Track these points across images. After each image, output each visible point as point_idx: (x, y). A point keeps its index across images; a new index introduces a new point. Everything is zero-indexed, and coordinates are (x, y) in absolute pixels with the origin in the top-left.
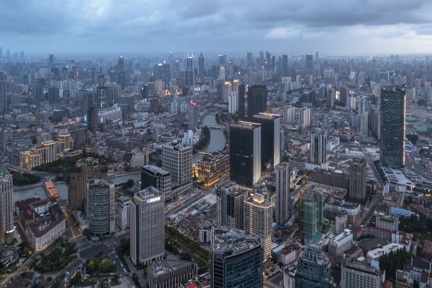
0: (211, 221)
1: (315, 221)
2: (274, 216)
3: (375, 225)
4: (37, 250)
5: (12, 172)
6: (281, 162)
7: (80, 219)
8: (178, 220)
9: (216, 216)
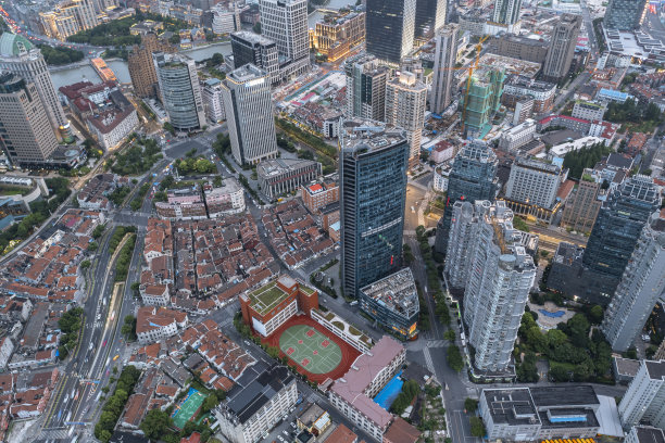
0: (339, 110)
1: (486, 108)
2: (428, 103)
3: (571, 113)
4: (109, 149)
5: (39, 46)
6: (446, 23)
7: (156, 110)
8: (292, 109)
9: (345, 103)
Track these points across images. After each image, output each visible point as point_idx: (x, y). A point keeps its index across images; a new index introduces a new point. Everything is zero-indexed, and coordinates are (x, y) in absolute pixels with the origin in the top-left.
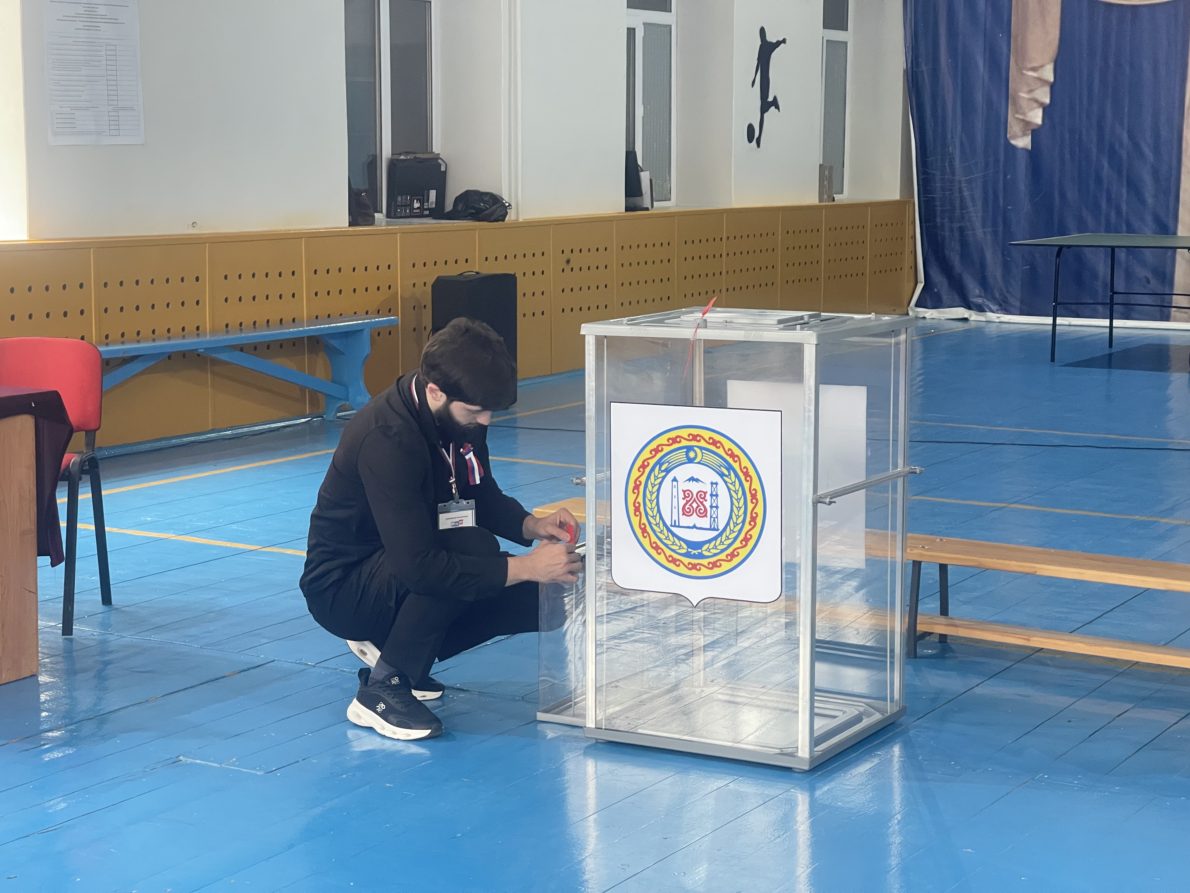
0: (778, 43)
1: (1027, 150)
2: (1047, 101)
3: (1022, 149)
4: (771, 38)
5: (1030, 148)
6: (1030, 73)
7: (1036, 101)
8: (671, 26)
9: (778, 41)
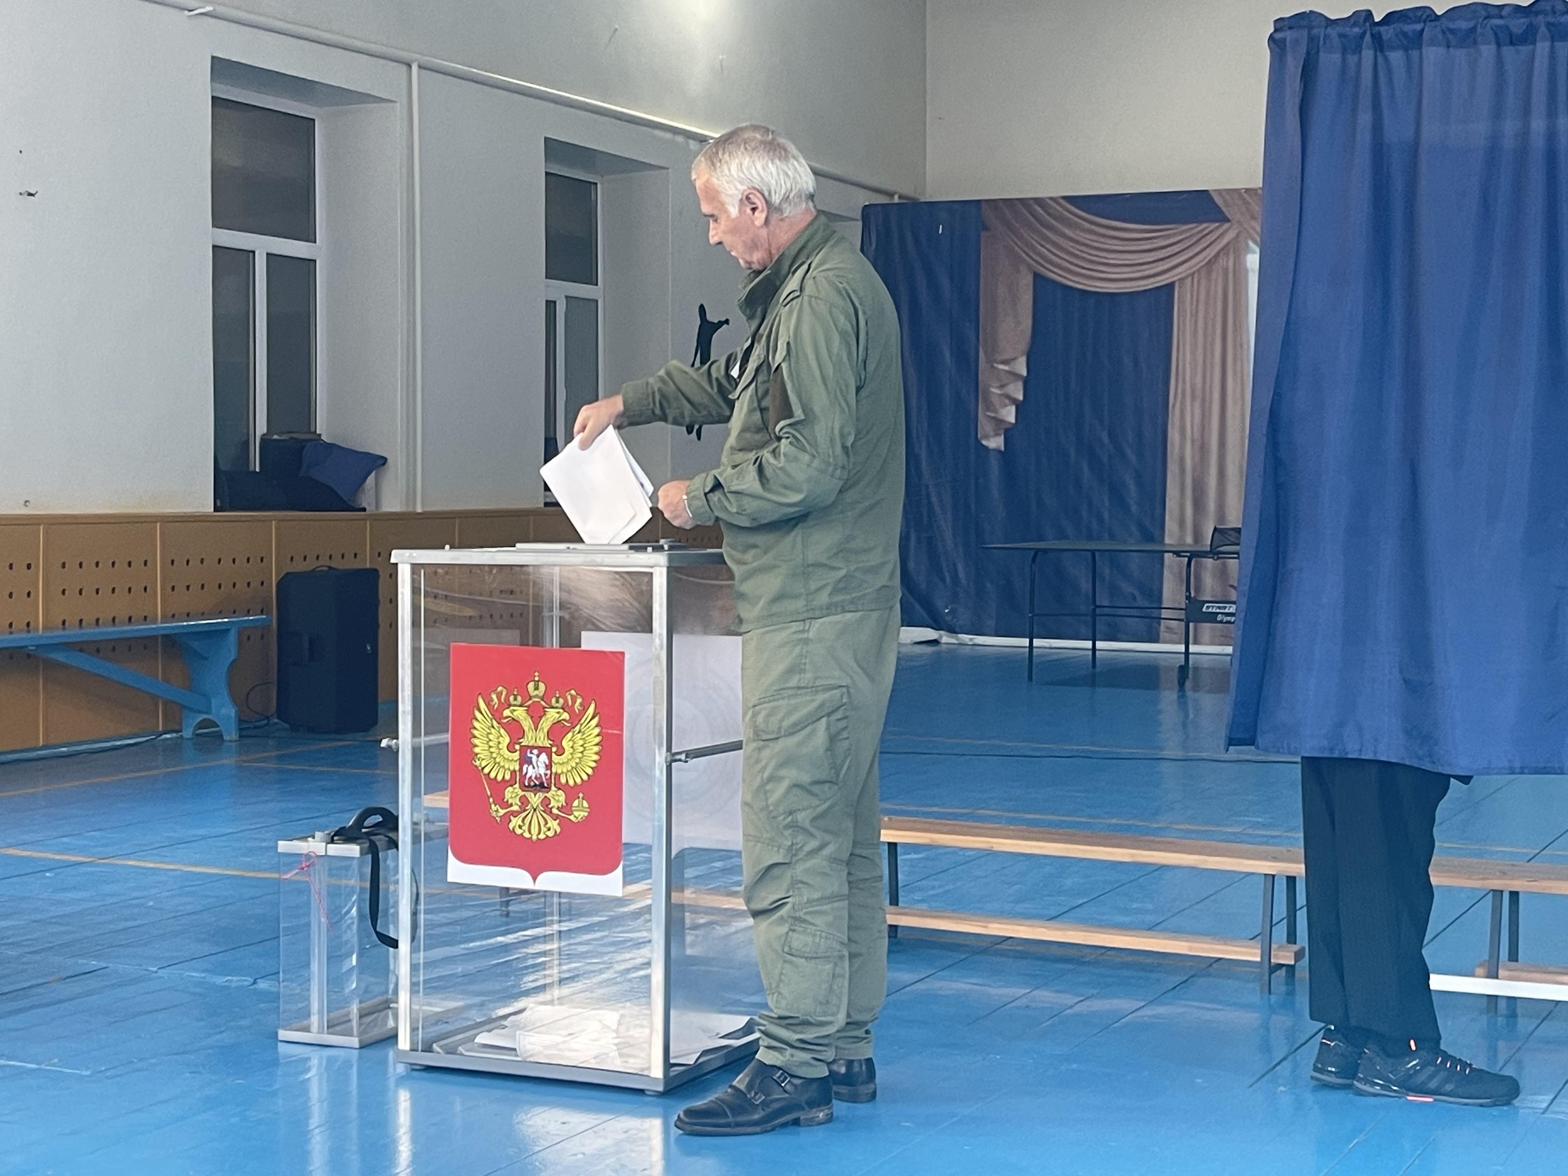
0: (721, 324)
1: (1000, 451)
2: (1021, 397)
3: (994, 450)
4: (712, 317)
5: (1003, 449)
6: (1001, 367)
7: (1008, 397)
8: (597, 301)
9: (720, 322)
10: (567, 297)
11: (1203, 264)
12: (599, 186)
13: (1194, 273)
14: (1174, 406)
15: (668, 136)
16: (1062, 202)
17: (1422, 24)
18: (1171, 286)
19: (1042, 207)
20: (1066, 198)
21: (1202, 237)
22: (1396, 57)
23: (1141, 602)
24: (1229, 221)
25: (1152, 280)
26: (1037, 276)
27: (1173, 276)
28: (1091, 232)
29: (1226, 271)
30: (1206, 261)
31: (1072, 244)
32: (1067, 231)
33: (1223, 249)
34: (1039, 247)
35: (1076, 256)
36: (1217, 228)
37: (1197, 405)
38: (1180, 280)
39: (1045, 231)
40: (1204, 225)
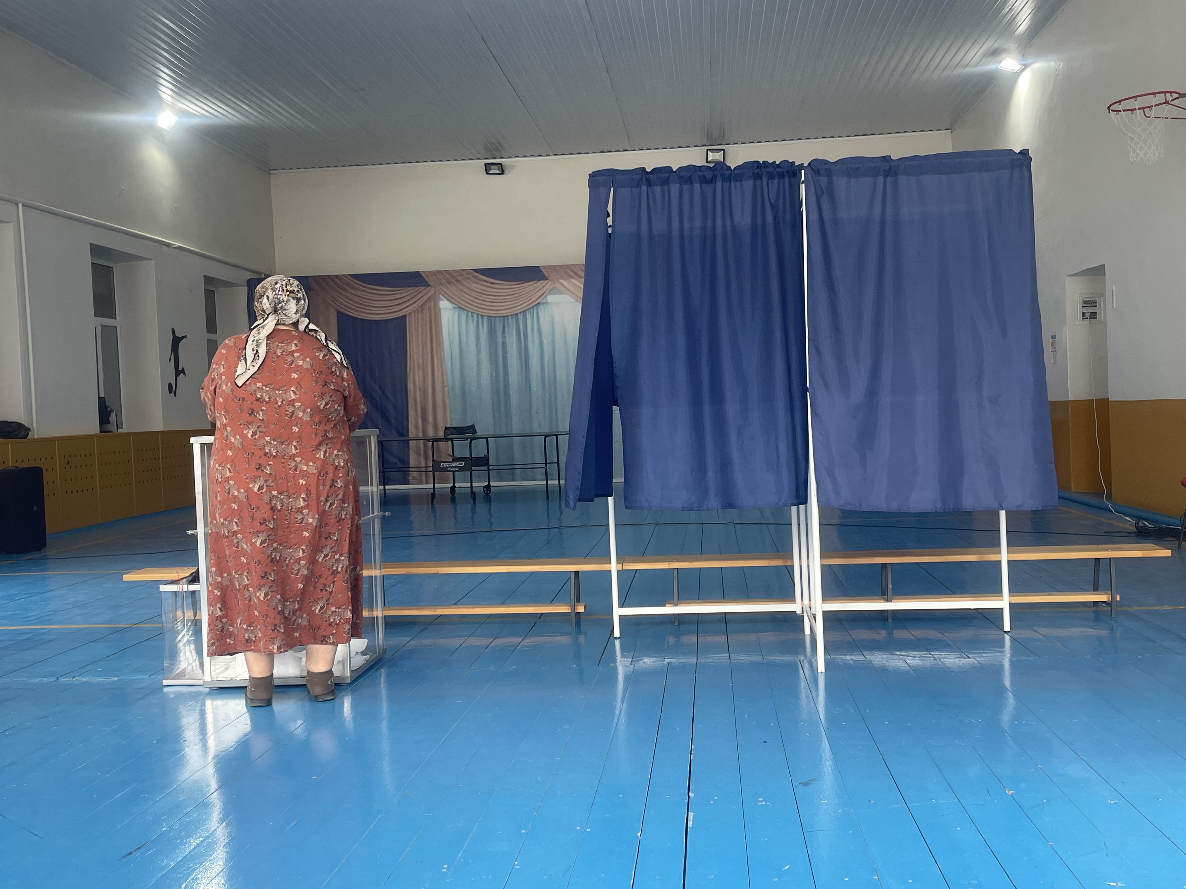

##############################

## WHAT THIS TASK INVOLVES
Rewrite the lines from the one containing "10: (567, 297)" through the end of the lines, replacing "1204" with "1205" and changing nothing else. Omit the pictures from your answer.

## RESULT
10: (567, 297)
11: (1203, 264)
12: (599, 186)
13: (1194, 273)
14: (1174, 406)
15: (668, 136)
16: (1062, 202)
17: (1422, 24)
18: (1171, 286)
19: (1042, 207)
20: (1066, 198)
21: (1202, 237)
22: (1396, 57)
23: (1141, 602)
24: (1229, 221)
25: (1152, 280)
26: (1037, 276)
27: (1173, 276)
28: (1091, 232)
29: (1226, 271)
30: (1206, 261)
31: (1072, 244)
32: (1067, 231)
33: (1223, 249)
34: (1039, 247)
35: (1076, 256)
36: (1217, 228)
37: (1197, 405)
38: (1180, 280)
39: (1045, 231)
40: (1205, 225)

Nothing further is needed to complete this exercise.